Sebelum tamu benar-benar diperbolehkan memasuki desa, para perempuan melempar telur kepada seorang tamu. Jika telur ayam tidak pecah, maka tamu undangan yang datang dianggap tidak tulus atau masih ragu-ragu, sebaliknya jika pecah di badan berarti tamu undangan datang dengan ikhlas atau tidak ragu-ragu. Para tamu kemudian disuguhi makanan dan minuman ringan. Mereka juga diberi beras kuning yang ditaburkan ke bawah untuk mahluk halus serta beras putih yang dilempar keatas untuk Tipa Iyakng (Tuhan). Ketua adat membaca doa dan rombongan tamu diantar ke rumah adat baluk.

Ritual memotong kepala anjing menjadi salah satu ritual yang mengundang perhatian. Kepala anjing menjadi sesajian untuk para leluhur sekaligus sebagai penolak bala. Setelah itu, tetua adat, masyarakat, dan para tamu menari bersama.

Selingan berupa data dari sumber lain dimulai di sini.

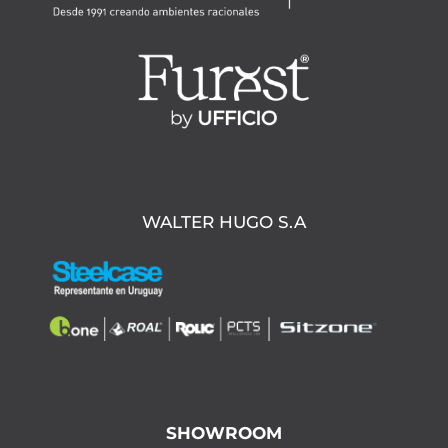
WALTER HUGO S.A
SHOWROOM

Ritual yang bersifat hiburan dalam nyobeng adalah panjat aur atau memanjat pohon secara terbalik. Para tetua membaca mantra lalu memanjat tiang bambu dan memercikkan air ke tubuh para peserta dengan daun amhuang. Seluruh peserta menari di sekitar tiang bambu. Tradisi ini konon dilakukan oleh ksatria untuk menunjukkan kekuatan mereka.

Nyobeng bukan sekedar perayaan bagi suku Dayak Bidayuh, namun juga sebentuk ibadah dan ekspresi kegembiraan. Orang-orang dari berbagai suku berkumpul untuk melakukan tarian ini selama festival, untuk syukuran panen atau upacara pernikahan. Pertunjukan di pesta pernikahan sangat populer karena menarik banyak kerabat yang hadir. Nyobeng niscaya adalah bagian penting dari budaya Dayak yang menyatukan banyak orang. Tari nyobeng telah berkembang menjadi sebentuk seni unik dan menarik bagi penonton tradisional serta non-tradisional. Setiap kali digelar nyobeng, selalu ada warga Malaysia turut serta, bukan hanya karena mereka adalah bagian dari keluarga Dayak

Bidayuh, tetapi juga karena desa Hli Buei (Sebujit) terletak di daerah perbatasan.

Dayak Bidayuh hidup dalam tradisi berkerabat, juga percaya pada kekuatan gaib dari masyarakat primitif di sekitarnya. Mereka adalah bagian dari alam sehingga sering melakukan pengorbanan atau persembahan sebagai penghormatan terhadap alam. Kelahiran, kematian, dan keselamatan diminta dan dihindari melalui ritual. Penghormatan pada leluhur dan penghargaan akan kematian yang dilakukan Dayak Bidayuh mungkin didasarkan pada mitologi. Dalam konteks ini, mitologi membuat orang menyadari bahwa ada kekuatan magis di dunia ini, dan mitologi membantu manusia untuk menghargai kemampuan ini untuk mempengaruhi dan mengendalikan kekuatan alam dan suku-sukunya.

Nyobeng, yang sebelumnya adalah perayaan kemenangan atas musuh, kini menjadi ungkapan syukur atas hasil panen selama satu tahun, dan sekaligus mendoakan agar mereka tetap hidup damai.